[Opening Records for processing section]
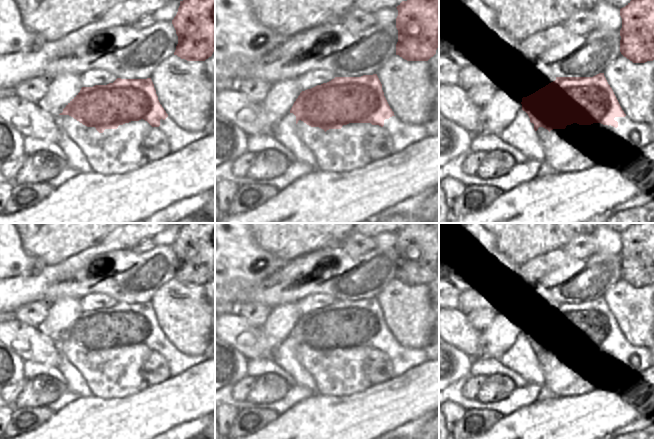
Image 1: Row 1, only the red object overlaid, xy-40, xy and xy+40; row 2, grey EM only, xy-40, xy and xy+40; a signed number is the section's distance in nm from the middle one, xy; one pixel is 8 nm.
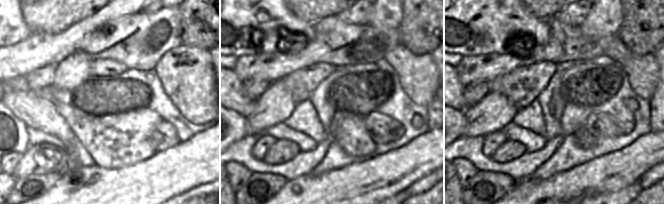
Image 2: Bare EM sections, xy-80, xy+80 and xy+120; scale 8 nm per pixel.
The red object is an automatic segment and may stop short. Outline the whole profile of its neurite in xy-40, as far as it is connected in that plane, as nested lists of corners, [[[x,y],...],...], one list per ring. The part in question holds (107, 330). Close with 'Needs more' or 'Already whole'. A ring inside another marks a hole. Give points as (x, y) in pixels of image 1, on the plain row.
[[[117,302],[107,309],[82,311],[59,339],[69,339],[87,351],[95,351],[99,357],[103,357],[105,353],[117,353],[119,349],[141,343],[147,345],[152,351],[159,351],[160,344],[168,341],[158,324],[151,302]]]. Already whole

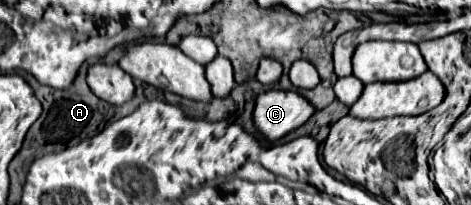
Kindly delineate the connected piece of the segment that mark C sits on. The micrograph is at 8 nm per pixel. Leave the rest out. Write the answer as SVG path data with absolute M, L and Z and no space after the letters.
M274 88L256 96L252 120L260 134L268 140L278 140L302 126L314 112L314 106L298 92Z

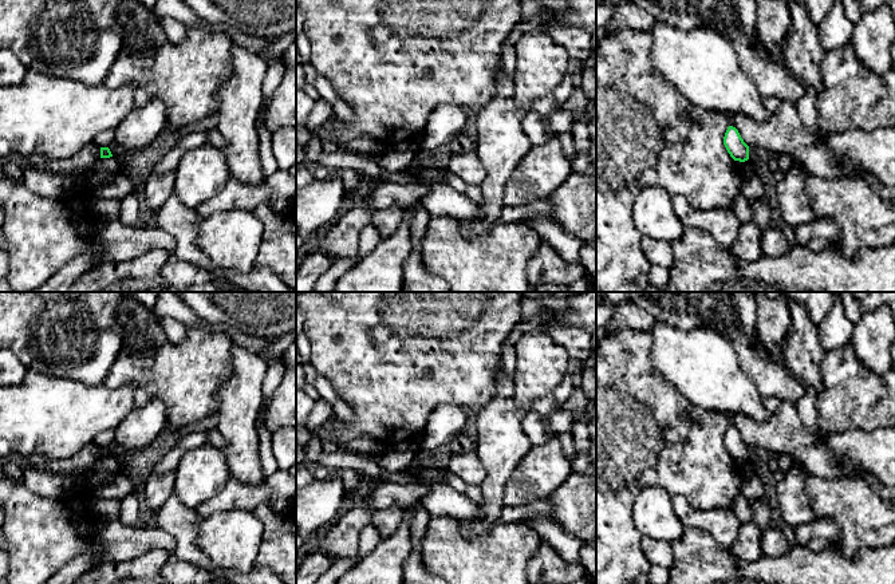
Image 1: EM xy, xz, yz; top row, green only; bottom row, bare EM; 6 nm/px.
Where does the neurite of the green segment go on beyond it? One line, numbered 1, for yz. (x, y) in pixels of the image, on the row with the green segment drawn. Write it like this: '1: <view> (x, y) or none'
1: none

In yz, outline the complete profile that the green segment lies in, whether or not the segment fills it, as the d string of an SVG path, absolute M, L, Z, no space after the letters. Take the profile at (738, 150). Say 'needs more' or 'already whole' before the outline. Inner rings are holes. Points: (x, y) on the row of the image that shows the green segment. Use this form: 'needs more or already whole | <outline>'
already whole | M728 127L724 145L734 161L745 162L749 159L749 146L744 142L736 127Z

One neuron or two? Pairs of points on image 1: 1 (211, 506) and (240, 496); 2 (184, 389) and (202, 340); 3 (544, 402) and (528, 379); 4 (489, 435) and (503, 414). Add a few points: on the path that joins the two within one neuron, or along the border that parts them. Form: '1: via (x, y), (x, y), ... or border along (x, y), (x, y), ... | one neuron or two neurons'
1: via (217, 502), (233, 496) | one neuron
2: via (186, 377), (200, 363), (202, 352) | one neuron
3: border along (551, 393), (539, 397), (531, 409) | two neurons
4: via (495, 430), (500, 419) | one neuron

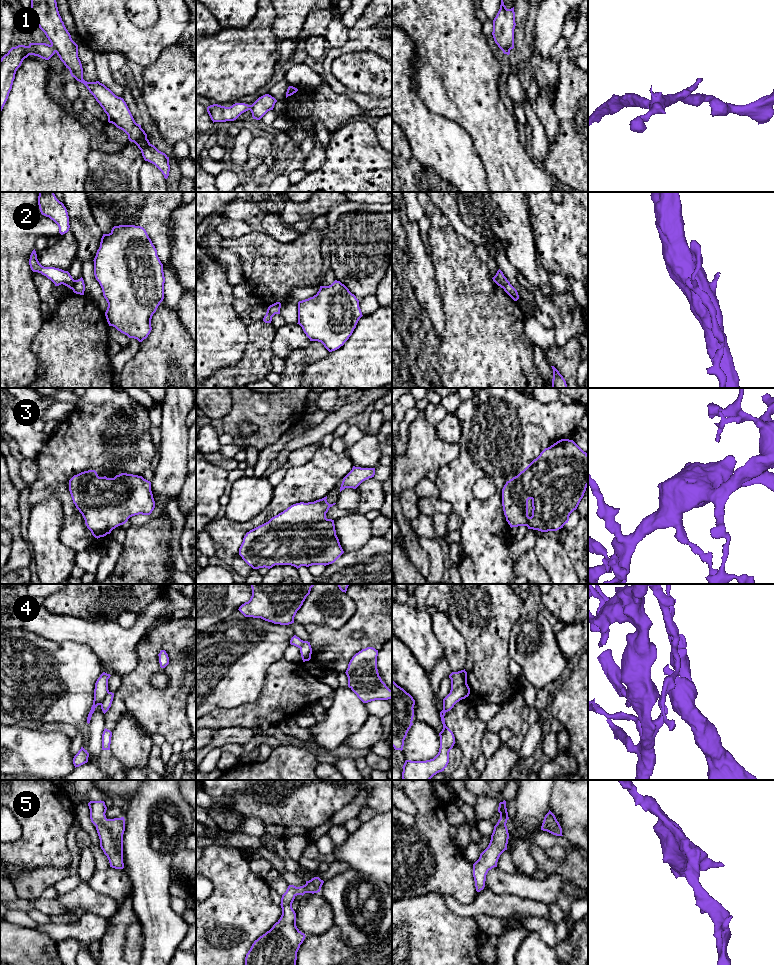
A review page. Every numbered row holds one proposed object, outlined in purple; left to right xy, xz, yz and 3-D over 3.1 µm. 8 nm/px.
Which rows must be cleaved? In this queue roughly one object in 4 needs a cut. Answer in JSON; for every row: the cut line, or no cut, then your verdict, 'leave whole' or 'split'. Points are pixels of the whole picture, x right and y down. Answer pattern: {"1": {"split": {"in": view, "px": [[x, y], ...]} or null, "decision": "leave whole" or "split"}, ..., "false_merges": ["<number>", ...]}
{"1": {"split": {"in": "xy", "px": [[51, 44], [56, 51]]}, "decision": "split"}, "2": {"split": {"in": "xy", "px": [[74, 280], [74, 288], [78, 289], [80, 293]]}, "decision": "split"}, "3": {"split": null, "decision": "leave whole"}, "4": {"split": {"in": "yz", "px": [[466, 682], [450, 692]]}, "decision": "split"}, "5": {"split": null, "decision": "leave whole"}, "false_merges": ["1", "2", "4"]}

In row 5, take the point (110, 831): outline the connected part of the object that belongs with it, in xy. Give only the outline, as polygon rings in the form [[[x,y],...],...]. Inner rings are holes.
[[[90,801],[91,822],[96,826],[100,839],[100,847],[107,856],[110,867],[123,869],[123,834],[125,831],[125,819],[106,818],[107,807],[104,801]]]

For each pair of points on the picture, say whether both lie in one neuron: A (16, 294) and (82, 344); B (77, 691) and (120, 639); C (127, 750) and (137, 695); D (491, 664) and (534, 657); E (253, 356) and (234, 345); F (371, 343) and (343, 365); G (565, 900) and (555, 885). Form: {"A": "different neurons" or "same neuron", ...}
{"A": "different neurons", "B": "different neurons", "C": "different neurons", "D": "different neurons", "E": "different neurons", "F": "same neuron", "G": "different neurons"}

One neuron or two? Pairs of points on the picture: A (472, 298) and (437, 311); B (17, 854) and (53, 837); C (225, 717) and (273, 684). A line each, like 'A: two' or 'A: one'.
A: two
B: one
C: one

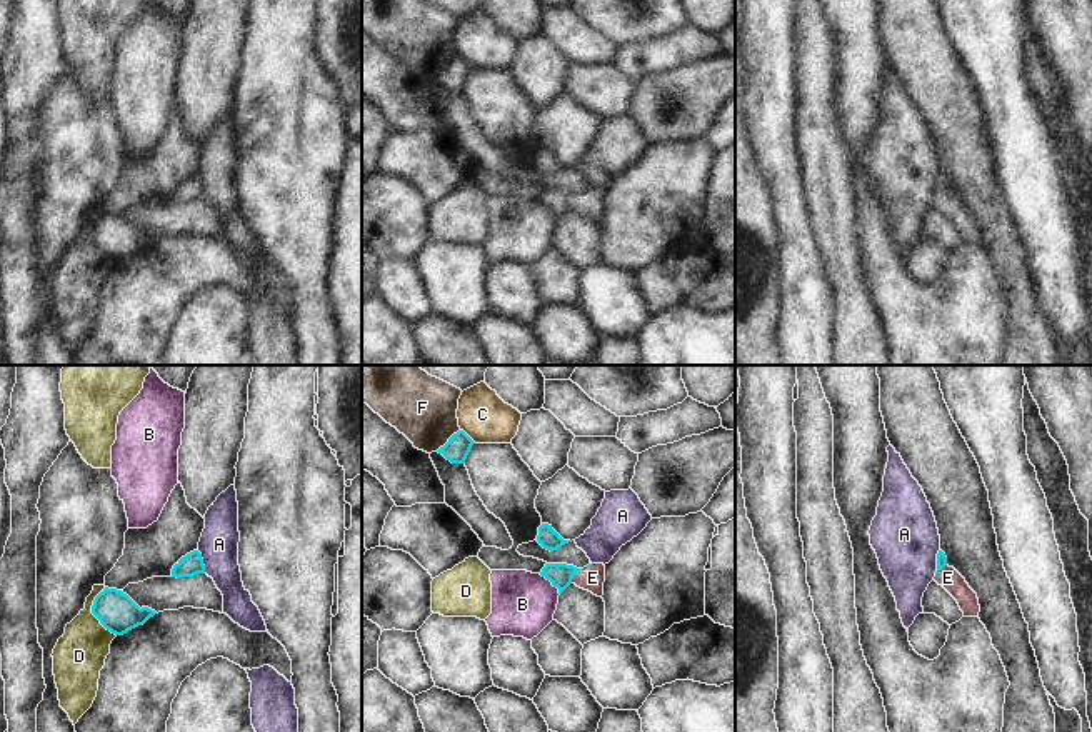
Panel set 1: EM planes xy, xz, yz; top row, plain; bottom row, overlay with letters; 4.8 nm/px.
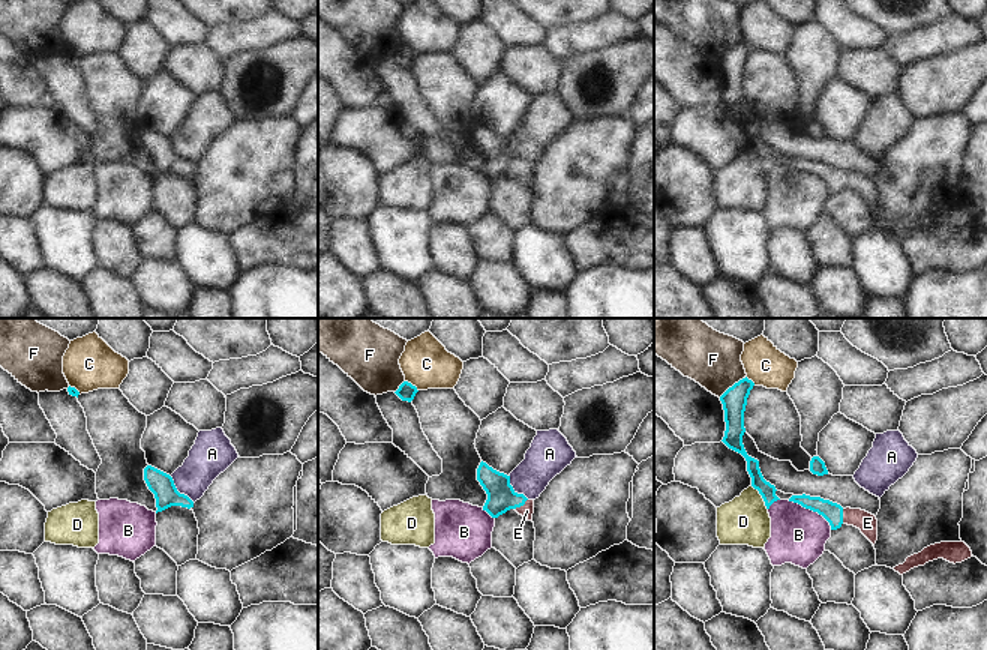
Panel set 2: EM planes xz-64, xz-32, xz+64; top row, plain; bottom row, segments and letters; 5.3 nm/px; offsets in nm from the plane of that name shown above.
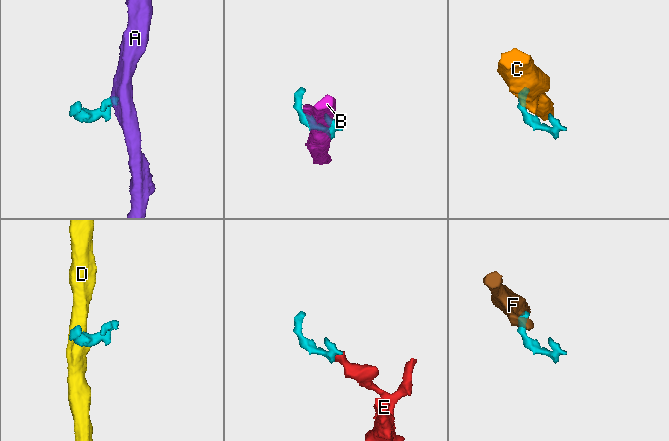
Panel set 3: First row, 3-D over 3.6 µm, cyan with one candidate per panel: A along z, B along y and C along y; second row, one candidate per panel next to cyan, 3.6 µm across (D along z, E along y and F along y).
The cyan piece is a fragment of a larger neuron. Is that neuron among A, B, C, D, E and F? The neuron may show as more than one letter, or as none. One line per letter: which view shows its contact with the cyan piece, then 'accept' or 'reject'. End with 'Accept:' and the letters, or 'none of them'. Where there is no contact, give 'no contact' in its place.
A: meets cyan in xy; reject
B: meets cyan in xz; reject
C: meets cyan in xz; reject
D: meets cyan in xy; reject
E: meets cyan in xz; accept
F: meets cyan in xz; reject
Accept: E

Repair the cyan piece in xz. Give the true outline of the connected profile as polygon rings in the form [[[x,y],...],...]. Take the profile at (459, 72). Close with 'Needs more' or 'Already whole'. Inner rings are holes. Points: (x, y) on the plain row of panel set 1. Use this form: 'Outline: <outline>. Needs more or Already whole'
Outline: [[[458,57],[437,78],[442,80],[452,90],[465,90],[465,85],[473,70],[475,68],[463,57]]]. Already whole.

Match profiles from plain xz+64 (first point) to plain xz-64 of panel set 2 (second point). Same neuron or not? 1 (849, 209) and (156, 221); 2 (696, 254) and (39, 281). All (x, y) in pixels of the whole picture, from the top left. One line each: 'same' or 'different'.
1: different
2: different

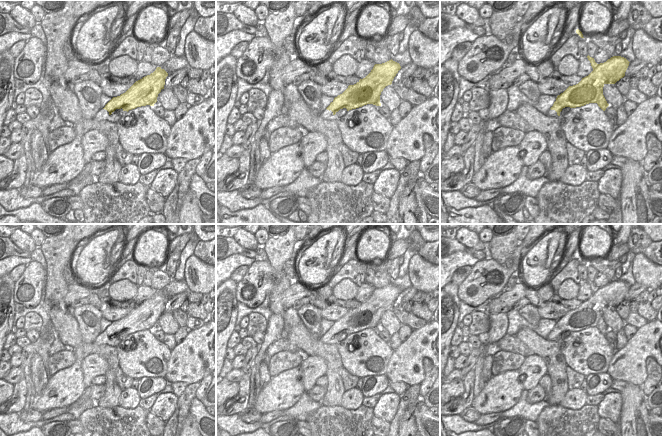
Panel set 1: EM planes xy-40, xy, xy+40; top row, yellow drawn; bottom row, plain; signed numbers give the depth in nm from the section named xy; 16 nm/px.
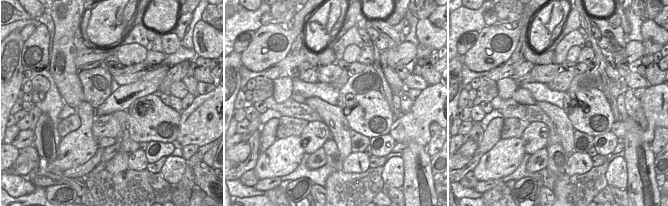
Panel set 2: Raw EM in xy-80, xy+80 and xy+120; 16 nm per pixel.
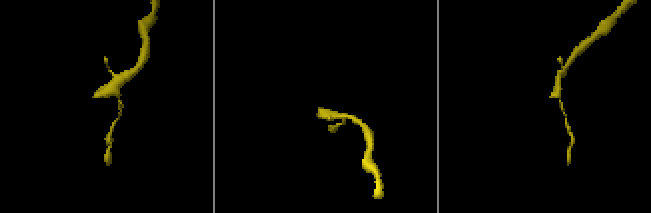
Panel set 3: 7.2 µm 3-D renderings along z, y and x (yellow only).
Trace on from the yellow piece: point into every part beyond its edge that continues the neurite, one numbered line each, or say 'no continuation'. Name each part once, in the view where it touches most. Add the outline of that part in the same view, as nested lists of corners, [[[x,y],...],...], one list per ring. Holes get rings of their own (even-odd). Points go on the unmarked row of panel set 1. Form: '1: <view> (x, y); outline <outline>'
1: xy-40 (102, 338); outline [[[104,330],[105,331],[105,330]],[[101,332],[96,339],[94,340],[94,344],[96,345],[102,345],[102,344],[107,344],[110,345],[112,347],[116,347],[124,338],[127,337],[127,335],[124,335],[122,332],[117,335],[115,334],[114,336],[112,336],[112,338],[110,339],[109,336],[107,334],[105,334],[103,332]]]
[Closing Records for processing section]
Among the lines above, find those with the string "bottom" and copy them.

*Your response*.
Image 1: EM xy, xz, yz; top row, green only; bottom row, bare EM; 6 nm/px.
Panel set 1: EM planes xy, xz, yz; top row, plain; bottom row, overlay with letters; 4.8 nm/px.
Panel set 2: EM planes xz-64, xz-32, xz+64; top row, plain; bottom row, segments and letters; 5.3 nm/px; offsets in nm from the plane of that name shown above.
Panel set 1: EM planes xy-40, xy, xy+40; top row, yellow drawn; bottom row, plain; signed numbers give the depth in nm from the section named xy; 16 nm/px.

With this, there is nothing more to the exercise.